Specific national priorities also make harmonisation difficult, said Raghoonundon. “There has been a proliferation of taxonomies globally, with an increasing number of countries adopting their own ESG taxonomies. These reflect domestic conditions, regulatory requirements, and policy objectives and are not entirely comparable across countries, making the standardisation of ESG ratings a challenge,” he said.

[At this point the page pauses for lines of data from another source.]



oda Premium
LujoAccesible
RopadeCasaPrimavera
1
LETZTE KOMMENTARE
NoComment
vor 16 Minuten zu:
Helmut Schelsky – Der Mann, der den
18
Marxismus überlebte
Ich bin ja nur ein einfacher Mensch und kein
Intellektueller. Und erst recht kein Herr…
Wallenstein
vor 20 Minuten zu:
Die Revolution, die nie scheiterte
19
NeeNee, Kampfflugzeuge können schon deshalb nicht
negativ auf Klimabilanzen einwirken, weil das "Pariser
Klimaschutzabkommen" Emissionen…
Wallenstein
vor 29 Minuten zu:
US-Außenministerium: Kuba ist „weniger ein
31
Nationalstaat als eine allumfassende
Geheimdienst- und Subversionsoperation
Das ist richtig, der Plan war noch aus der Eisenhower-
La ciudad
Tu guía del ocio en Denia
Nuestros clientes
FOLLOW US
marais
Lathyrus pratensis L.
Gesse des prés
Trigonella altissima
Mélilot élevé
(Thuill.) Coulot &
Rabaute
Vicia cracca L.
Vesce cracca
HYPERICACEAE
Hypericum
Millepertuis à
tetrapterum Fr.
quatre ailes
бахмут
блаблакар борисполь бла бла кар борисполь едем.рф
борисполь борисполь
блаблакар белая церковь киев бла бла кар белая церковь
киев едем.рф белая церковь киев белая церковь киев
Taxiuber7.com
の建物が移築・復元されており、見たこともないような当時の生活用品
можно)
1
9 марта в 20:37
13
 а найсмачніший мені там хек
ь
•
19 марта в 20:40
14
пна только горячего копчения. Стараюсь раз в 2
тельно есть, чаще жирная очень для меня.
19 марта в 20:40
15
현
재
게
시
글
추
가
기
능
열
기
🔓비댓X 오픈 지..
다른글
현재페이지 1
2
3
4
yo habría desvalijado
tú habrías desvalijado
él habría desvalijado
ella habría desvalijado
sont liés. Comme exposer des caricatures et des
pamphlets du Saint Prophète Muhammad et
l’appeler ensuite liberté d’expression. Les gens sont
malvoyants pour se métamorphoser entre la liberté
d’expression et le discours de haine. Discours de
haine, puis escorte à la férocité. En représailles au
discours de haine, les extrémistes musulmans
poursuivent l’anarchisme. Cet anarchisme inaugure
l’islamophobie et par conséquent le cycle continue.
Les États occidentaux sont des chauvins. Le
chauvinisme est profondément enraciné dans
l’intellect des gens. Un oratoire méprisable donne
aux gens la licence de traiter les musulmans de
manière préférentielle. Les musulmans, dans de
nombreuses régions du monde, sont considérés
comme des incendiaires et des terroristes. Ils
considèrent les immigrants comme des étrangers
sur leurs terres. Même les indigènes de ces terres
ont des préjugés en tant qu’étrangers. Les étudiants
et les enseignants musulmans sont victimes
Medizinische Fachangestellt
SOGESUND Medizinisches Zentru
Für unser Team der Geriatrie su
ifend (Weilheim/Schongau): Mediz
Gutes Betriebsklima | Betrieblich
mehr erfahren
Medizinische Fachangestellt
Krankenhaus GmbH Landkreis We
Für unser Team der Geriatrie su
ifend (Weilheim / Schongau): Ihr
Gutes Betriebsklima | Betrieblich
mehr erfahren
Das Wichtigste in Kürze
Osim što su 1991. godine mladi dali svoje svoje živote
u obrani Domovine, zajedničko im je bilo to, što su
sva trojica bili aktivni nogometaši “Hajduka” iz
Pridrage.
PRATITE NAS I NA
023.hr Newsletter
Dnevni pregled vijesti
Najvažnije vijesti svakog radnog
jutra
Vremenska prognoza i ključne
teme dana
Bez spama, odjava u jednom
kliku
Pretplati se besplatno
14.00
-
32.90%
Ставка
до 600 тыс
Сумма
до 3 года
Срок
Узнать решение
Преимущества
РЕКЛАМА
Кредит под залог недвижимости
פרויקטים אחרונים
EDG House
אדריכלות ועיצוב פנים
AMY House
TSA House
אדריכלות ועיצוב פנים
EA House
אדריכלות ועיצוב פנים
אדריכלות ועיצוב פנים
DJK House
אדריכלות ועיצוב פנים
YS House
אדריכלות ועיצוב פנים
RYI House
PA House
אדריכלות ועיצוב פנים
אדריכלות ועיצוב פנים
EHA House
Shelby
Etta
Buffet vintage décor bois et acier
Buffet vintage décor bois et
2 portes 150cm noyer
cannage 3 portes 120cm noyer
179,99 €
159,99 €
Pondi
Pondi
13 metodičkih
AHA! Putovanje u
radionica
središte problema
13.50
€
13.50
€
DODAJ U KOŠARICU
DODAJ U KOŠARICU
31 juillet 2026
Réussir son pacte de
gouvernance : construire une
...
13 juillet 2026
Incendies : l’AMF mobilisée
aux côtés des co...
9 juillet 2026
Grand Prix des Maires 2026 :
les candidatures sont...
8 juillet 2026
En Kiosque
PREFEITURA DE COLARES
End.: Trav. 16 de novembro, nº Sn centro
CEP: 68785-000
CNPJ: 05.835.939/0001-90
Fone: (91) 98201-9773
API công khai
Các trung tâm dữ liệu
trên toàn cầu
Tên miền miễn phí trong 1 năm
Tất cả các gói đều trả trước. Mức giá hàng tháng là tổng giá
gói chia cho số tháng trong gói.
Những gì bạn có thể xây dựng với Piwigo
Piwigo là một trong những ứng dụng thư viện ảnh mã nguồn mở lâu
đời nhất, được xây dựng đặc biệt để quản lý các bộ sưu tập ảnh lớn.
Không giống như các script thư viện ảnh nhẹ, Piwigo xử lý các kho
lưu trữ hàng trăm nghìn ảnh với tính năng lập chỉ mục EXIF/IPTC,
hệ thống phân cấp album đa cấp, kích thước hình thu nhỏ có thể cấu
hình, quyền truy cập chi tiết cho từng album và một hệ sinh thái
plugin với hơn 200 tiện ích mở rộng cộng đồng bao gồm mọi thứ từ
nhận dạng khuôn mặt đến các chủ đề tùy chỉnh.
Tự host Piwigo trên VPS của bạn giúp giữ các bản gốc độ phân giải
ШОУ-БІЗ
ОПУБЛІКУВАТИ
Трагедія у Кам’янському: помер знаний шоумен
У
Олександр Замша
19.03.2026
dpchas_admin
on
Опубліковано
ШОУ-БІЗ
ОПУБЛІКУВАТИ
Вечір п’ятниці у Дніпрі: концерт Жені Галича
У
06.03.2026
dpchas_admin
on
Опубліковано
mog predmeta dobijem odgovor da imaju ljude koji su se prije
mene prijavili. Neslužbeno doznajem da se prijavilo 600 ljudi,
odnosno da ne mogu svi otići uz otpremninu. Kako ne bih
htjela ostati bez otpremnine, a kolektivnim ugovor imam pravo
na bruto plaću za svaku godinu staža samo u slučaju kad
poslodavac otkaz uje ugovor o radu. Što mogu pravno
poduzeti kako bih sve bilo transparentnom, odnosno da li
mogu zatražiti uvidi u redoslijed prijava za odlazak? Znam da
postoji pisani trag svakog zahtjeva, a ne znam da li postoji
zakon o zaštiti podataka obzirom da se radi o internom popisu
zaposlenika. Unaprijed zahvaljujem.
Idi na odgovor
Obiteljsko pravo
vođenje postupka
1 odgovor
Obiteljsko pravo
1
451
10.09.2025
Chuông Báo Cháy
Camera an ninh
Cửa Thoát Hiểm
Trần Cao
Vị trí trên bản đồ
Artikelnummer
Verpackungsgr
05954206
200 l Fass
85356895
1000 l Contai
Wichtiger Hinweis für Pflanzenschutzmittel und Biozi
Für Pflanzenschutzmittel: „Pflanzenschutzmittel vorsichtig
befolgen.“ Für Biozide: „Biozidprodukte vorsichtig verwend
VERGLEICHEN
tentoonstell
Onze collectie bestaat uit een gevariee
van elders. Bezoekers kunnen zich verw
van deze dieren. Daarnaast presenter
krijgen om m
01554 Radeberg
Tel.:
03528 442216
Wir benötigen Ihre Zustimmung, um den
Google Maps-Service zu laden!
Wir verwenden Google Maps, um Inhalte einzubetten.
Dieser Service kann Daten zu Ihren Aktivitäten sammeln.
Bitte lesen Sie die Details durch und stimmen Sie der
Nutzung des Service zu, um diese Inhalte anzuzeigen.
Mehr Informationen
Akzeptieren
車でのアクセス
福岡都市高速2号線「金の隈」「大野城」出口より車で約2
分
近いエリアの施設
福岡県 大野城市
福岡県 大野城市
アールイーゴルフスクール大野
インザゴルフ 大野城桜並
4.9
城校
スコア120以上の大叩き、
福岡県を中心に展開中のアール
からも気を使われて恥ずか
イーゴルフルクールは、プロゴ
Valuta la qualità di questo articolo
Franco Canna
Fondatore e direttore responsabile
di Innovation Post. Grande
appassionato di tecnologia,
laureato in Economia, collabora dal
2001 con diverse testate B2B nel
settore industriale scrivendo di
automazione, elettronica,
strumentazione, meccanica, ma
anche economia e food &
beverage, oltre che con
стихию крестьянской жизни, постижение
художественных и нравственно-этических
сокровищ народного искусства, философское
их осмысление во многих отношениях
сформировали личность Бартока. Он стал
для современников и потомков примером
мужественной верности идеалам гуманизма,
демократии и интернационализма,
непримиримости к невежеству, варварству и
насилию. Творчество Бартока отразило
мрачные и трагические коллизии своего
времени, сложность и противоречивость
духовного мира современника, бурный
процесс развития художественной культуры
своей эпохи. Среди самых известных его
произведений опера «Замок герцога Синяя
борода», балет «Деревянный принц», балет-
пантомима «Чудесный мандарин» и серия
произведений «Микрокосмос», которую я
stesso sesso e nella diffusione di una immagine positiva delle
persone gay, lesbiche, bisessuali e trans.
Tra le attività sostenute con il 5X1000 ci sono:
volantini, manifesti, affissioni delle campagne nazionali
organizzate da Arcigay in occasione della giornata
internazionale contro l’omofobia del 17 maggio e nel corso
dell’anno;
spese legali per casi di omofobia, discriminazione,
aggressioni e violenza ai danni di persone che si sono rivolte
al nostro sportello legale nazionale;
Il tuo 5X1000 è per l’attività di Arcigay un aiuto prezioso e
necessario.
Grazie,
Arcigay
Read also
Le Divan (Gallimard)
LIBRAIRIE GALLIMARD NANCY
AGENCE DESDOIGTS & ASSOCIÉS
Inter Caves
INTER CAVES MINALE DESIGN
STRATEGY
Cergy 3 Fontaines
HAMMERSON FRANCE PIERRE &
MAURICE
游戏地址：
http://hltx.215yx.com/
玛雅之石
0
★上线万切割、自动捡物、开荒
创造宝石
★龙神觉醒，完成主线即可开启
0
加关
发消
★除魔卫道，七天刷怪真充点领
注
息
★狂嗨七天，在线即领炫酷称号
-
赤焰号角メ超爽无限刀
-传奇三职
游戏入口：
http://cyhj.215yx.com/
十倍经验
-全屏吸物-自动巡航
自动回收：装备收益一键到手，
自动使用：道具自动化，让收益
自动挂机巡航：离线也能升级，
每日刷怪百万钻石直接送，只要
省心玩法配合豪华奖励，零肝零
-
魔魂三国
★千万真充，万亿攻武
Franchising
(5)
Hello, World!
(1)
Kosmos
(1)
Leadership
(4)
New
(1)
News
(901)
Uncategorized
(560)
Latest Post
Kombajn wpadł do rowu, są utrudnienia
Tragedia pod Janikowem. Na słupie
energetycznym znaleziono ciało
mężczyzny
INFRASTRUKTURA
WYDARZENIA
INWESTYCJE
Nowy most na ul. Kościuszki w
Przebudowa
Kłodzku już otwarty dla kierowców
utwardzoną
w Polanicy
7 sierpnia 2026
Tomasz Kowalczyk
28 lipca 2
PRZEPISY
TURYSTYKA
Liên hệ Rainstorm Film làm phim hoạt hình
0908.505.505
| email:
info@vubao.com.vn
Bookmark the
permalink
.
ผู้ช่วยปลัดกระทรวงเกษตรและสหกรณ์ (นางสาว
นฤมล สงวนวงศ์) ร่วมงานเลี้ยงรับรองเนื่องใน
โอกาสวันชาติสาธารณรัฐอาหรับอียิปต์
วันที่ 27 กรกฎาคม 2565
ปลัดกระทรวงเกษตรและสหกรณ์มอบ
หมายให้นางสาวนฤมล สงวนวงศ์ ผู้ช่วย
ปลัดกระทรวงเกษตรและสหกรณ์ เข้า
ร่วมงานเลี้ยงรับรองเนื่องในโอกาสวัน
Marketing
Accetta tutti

However, he believed some standardisation in certain sub-segments is possible. “For instance, climate stress tests could result in the standardisation of the ESG data for banks by specific regions,” he said.
Both Boey and Raghoonundoon agree that a common ESG rating would be a positive development for the investment industry. “A standardisation of ESG ratings would certainly have a more pronounced valuation impact on individual securities, where the premium commanded by ESG leaders versus ESG laggards would become more meaningful,” said Raghoonundon.
Deloitte’s Zhang offers the contrarian view that a standardised rating would not be useful. “ESG is such a wide scope … would one rating system that standardised across the board offer meaningful granularity for decision making?”
In Zhang's view, some divergence in ESG ratings is healthy as it may open new insights for inquiring investors instead of listening to the same assessments.
Movement in Asia
The world may be moving, however slowly, towards a common standard for ESG and in Asia the standard of ESG data disclosure in Asia is also progressing, according to Zhang: “This region’s stance towards ESG disclosure quality and comparability has been very encouraging. Most countries have, since COP26 [the 26th United Nations Climate Change conference in Glasgow in October last year], made progress to be more international.”
For example, Indonesia is introducing a carbon tax that considers corporates' carbon footprint and Scope 3-carbon intensity, despite its opposition to some of the climate action initiatives at COP26.
“Asia has improved leaps and bounds in its approach to ESG, which has translated into better ESG ratings,” said Raghoonundon.
He singled out China, South Korea, and Taiwan for introducing corporate governance reforms in recent years and environmental policies such as plastic recycling that are even more stringent than in the West.